A camiseta unitária custa 70 reais e o conjunto com três camisetas em preto, rosa ou branco sai por 160 reais. "Esta foi uma forma de, com empreendedorismo, ampliar a renda das duas organizações. Agora, esperamos continuar com as iniciativas e, quem sabe, conseguir um patrocinador fixo que nos ajude a mostrar as potências de Paraisópolis", diz Acácio. As vendas das camisetas para custear o projeto estão acontecendo pelo Instagram (veja).
Trajetória
Quando Acácio conheceu o projeto musical Barracão dos Sonhos, aos 10 anos, logo percebeu ter facilidade com os instrumentos de percussão. Ainda adolescente, com a equipe do Barracão, ele fez shows com artistas como Chico César. Já aos 18 anos o músico se profissionalizou com a Orquesta Filarmônica de Paraisópolis e a gradução pela Faculdade Cantareira de Música. Apesar disto, viver apenas da arte ainda não era uma possibilidade para o jovem, até sua vida mudar de novo em 2019.
"Estava trabalhando como guia turístico em Paraisópolis quando um arquitero holandês que visitava o bairro descobriu meu interesse pela música e me colocou em contato com grupos da Holanda que pensavam estar tocando samba, quando na verdade o som deles estava mais para o reggae", afirma. O olhar de especialista brasileiro foi valorizado por um grupo de três bandas que custeou uma viagem de quatro meses para que Acácio pudesse oferecer uma consultoria in loco. "Ali entendi que a música me resgatou como cidadão, me deu oportunidades inimagináveis, e que eu precisava devolver para a comunidade tudo o que recebi da infância à vida adulta".
Para Acácio, a sua história é uma entre tantas potências de Paraisópolis. Um exemplo, é do jovem Leandro Duarte, de 19 anos que, por curiosidade e afinidade com a tecnologia, descobriu falhas de segurança no Gmail, o e-mail do Google em 2019. Desde então, Leandro tem oferecido consultoria para grandes empresas com o amigo Rodrigo Campos e continua aproveitando oportunidades de estudos por meio de bolsas.
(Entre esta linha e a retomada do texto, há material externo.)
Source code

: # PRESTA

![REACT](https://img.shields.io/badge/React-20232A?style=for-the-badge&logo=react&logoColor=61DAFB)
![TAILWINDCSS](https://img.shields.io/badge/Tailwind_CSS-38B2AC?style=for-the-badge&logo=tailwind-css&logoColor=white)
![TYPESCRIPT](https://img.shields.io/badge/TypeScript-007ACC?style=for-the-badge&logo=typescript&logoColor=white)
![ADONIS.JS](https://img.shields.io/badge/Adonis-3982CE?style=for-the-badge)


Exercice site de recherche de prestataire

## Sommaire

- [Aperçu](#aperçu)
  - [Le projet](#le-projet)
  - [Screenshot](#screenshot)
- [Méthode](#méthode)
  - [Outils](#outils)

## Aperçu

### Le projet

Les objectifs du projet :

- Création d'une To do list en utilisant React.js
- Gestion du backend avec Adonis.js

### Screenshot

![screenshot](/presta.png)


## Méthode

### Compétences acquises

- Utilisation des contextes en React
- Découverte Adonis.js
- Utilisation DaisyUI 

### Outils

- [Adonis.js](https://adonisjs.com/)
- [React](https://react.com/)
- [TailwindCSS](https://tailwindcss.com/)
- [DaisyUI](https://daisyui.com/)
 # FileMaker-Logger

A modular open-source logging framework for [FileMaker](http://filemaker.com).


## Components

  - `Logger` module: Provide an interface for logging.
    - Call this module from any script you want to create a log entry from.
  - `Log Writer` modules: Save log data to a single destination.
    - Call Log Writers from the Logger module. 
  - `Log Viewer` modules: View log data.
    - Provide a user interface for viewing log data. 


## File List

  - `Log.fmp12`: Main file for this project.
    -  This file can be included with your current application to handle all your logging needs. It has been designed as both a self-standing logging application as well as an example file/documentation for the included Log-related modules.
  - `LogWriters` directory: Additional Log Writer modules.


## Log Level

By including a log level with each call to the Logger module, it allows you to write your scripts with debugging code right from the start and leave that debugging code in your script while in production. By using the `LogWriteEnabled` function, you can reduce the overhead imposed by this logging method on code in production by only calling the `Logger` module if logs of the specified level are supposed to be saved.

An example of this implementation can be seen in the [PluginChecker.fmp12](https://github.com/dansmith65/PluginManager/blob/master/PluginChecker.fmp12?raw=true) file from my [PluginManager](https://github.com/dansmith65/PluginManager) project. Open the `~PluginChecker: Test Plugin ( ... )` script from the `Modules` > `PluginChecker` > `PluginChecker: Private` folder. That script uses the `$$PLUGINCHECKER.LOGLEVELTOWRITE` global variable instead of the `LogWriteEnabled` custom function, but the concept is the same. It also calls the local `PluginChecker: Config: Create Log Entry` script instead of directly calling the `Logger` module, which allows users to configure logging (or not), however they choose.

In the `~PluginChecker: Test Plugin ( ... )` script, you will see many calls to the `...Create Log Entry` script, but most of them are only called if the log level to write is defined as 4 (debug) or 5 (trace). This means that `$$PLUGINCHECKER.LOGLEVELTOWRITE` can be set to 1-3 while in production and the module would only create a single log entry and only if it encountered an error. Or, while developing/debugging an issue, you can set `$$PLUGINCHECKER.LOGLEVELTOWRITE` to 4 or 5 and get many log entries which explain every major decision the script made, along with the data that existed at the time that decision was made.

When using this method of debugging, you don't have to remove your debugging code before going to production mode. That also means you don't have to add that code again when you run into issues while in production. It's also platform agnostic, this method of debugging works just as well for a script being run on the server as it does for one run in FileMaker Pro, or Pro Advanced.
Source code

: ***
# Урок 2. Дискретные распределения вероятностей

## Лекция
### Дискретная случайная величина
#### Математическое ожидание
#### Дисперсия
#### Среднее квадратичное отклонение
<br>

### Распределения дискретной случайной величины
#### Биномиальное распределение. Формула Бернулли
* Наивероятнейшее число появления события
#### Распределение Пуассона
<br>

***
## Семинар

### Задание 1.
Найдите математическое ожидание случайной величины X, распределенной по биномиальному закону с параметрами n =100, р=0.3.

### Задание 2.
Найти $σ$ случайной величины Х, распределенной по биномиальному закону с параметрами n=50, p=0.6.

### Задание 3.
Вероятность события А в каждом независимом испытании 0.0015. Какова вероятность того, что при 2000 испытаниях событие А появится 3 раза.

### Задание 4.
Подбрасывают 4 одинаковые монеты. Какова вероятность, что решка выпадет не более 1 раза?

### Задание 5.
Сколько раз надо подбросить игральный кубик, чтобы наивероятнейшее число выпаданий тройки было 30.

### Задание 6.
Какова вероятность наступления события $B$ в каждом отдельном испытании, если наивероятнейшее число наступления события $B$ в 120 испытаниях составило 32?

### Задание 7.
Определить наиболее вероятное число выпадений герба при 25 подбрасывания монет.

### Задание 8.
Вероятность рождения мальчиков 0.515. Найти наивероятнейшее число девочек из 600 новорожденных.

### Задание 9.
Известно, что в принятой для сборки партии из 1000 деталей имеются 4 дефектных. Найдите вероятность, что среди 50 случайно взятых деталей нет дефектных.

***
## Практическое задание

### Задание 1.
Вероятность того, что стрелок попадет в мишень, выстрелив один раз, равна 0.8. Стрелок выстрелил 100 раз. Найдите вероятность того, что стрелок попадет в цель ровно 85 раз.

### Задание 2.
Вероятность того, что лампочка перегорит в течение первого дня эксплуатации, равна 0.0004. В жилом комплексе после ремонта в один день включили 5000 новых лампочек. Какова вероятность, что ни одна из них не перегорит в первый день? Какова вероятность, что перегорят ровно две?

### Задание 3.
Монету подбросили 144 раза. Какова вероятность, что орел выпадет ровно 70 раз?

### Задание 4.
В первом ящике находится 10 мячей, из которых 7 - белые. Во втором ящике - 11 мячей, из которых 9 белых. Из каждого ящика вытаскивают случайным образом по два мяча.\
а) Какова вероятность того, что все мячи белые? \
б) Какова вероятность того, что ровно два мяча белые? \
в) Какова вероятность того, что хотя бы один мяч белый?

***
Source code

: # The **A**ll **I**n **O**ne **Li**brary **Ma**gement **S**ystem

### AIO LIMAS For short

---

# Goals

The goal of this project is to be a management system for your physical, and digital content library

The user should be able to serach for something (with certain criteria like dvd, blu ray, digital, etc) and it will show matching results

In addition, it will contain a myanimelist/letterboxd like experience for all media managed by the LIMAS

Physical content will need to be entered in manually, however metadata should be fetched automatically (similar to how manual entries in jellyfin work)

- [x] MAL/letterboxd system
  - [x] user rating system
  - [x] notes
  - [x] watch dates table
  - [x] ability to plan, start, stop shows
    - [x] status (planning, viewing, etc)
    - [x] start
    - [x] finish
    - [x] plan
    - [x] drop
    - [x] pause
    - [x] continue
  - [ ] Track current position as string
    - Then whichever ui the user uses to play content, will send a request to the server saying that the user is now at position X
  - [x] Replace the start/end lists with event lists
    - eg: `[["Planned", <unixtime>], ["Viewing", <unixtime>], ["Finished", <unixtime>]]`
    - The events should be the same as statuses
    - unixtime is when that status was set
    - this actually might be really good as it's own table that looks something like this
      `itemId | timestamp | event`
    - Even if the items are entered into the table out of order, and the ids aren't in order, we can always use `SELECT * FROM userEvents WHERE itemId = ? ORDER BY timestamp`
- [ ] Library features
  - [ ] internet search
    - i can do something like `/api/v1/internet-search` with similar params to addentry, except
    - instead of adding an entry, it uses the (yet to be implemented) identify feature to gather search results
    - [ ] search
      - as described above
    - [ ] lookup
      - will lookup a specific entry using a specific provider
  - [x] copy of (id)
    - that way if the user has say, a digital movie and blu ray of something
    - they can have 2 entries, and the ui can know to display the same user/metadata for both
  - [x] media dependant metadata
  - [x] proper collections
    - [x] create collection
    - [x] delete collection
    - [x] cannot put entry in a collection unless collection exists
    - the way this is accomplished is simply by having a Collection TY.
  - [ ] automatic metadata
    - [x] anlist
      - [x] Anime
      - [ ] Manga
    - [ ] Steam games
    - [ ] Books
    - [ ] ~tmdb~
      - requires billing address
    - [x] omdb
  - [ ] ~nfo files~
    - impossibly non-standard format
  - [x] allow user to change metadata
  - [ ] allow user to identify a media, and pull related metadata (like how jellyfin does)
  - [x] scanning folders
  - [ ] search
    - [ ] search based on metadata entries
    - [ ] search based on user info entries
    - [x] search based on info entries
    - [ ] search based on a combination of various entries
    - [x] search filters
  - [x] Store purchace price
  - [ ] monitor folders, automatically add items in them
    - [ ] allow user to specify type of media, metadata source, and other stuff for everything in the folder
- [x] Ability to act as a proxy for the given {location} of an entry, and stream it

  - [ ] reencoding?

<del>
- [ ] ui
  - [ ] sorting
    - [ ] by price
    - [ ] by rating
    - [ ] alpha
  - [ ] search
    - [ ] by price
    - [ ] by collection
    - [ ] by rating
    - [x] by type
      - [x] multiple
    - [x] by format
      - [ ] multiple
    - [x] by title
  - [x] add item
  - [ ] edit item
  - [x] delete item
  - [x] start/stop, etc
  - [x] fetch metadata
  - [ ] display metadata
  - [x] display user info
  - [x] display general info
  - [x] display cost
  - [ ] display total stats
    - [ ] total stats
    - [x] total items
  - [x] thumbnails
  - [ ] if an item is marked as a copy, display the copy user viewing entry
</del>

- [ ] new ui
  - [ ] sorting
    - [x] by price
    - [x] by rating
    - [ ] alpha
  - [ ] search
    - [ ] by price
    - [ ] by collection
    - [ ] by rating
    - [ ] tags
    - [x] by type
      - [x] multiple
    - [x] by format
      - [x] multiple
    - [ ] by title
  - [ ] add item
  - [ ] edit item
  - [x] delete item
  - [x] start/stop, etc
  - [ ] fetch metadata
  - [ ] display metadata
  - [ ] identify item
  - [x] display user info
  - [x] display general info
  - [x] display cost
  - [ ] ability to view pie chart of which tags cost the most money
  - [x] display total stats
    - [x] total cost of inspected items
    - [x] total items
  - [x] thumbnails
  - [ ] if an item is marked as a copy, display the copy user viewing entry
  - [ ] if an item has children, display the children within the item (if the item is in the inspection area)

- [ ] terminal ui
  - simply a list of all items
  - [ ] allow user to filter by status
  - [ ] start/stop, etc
Atualmente, Leandro e Rodrigo estão estudando no Inteli - Instituto de Tecnologia e Liderança, iniciativa sem fins lucrativos é liderada por André Esteves e família, Roberto Sallouti e outros sócios do BTG Pactual (do mesmo grupo de controle da Exame)
"Onde cheguei é só o começo e mostra como Paraisópolis pode gerar muitas oportunidades ao mercado, mas é preciso que as pessoas acreditem no nosso potencial e promovam grandes conexões", diz Leandro.